*** Begin section ***

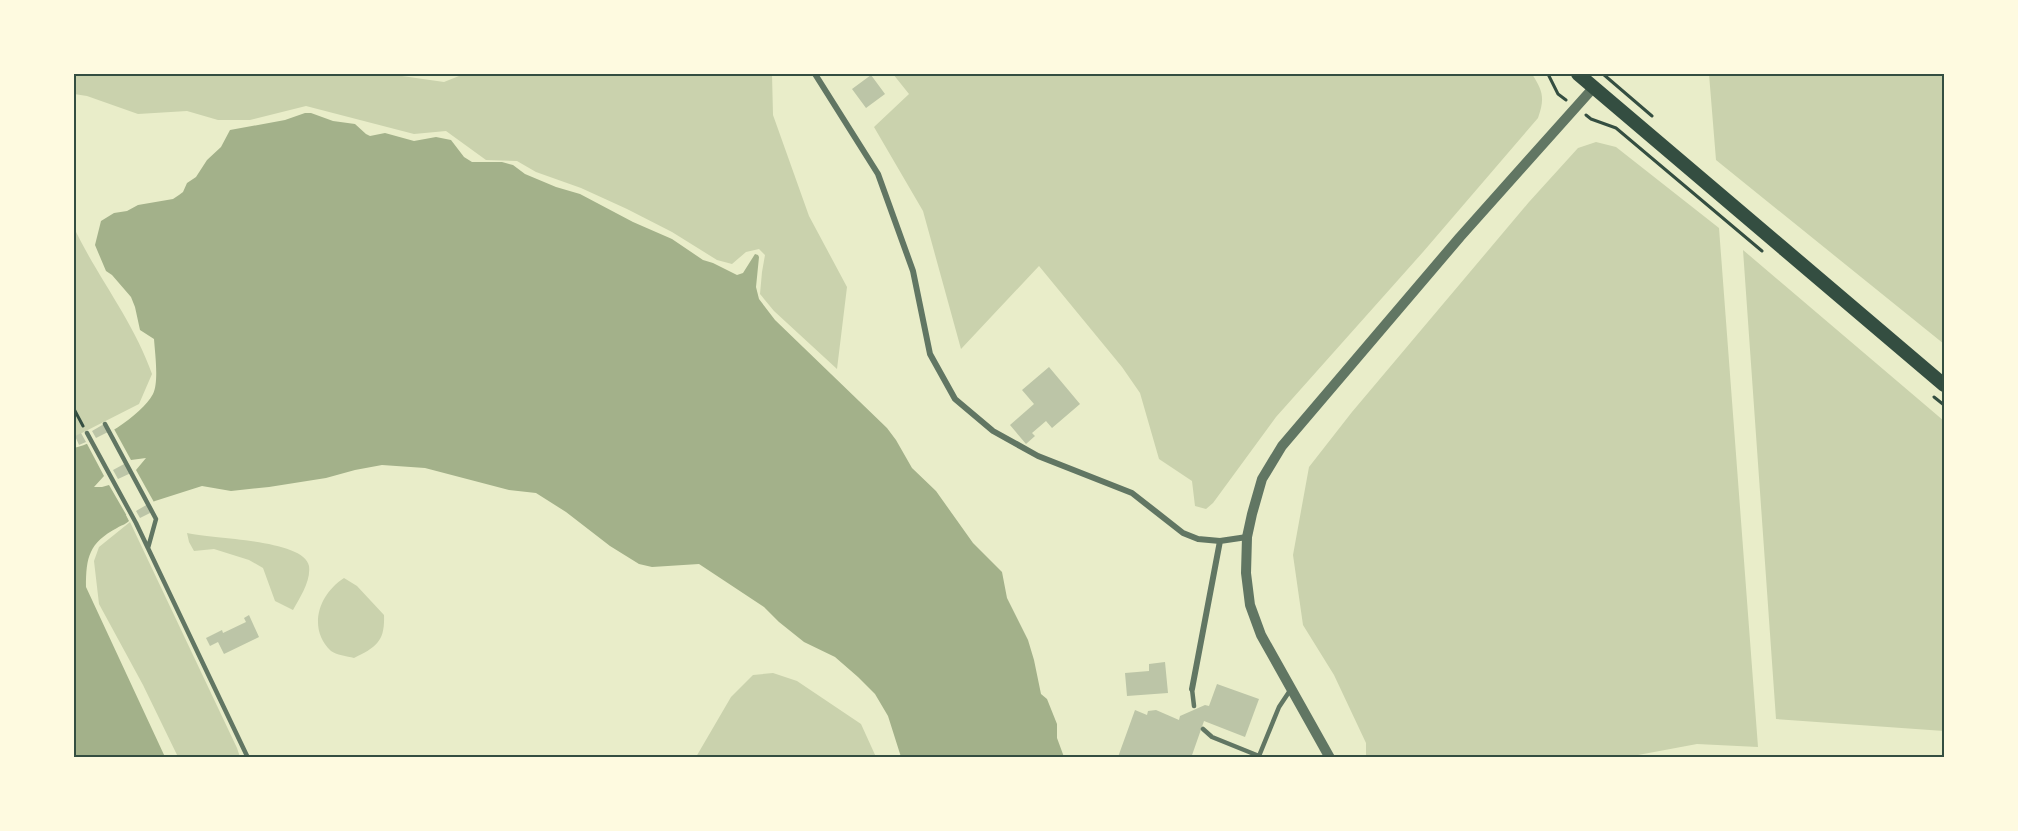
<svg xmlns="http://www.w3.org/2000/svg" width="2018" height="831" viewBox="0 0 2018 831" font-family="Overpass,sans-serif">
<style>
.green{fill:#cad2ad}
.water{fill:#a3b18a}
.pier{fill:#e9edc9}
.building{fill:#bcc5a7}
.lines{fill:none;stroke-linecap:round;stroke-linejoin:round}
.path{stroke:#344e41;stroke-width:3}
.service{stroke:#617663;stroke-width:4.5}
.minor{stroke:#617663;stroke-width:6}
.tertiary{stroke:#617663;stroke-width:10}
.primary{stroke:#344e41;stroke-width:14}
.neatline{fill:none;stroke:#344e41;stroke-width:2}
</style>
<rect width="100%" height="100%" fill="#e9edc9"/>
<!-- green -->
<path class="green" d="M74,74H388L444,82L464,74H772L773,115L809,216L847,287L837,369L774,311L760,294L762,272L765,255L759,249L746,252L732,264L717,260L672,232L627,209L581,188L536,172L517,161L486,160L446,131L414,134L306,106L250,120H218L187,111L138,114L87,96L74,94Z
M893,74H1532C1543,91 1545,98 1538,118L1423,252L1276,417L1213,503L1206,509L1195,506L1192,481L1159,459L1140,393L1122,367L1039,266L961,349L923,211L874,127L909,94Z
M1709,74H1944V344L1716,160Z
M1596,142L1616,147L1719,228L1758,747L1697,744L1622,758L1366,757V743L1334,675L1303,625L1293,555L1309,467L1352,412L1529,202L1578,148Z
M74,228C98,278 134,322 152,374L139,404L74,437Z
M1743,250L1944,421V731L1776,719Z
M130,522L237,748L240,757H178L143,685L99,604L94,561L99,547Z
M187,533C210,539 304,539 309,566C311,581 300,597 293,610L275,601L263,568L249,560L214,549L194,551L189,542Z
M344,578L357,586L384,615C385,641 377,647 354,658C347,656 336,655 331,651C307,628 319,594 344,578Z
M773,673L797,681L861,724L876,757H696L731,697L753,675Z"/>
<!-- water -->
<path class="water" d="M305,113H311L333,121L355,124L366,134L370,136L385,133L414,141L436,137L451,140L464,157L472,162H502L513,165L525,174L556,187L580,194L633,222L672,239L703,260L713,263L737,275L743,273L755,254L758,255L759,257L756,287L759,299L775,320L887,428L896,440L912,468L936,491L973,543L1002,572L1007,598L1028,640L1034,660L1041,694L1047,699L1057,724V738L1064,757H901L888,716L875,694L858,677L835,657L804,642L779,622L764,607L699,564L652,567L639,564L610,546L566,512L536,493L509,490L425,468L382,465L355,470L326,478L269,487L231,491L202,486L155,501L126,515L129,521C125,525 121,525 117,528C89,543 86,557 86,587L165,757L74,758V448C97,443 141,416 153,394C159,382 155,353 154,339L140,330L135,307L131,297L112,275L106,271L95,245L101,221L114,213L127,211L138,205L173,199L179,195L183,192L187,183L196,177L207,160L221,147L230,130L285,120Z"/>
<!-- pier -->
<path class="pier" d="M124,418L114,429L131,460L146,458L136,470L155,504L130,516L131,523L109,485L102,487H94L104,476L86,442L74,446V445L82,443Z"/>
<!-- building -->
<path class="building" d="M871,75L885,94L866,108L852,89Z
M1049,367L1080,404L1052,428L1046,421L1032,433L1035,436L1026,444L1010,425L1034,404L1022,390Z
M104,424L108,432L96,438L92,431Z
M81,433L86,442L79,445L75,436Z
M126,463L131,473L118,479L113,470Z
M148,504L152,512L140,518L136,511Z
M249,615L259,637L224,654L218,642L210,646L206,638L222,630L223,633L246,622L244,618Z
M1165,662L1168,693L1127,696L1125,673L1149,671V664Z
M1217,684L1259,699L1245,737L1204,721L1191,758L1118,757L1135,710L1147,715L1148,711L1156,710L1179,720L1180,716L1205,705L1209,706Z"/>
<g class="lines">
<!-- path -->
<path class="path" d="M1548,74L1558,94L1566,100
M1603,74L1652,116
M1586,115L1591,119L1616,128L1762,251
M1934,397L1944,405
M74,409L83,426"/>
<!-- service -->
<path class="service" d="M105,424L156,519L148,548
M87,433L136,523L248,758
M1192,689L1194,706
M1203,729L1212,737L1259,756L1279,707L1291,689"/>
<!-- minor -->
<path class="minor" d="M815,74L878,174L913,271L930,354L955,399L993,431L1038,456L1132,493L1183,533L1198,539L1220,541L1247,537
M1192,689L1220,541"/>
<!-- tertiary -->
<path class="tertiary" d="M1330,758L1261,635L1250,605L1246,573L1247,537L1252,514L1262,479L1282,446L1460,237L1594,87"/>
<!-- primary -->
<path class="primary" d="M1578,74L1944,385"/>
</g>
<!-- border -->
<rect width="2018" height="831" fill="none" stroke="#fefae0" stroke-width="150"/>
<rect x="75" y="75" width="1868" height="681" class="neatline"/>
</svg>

*** End section ***

BRIEF: From the listing, copy each line containing the word "lines".

SOLUTION TO THE PROBLEM:
.lines{fill:none;stroke-linecap:round;stroke-linejoin:round}
<g class="lines">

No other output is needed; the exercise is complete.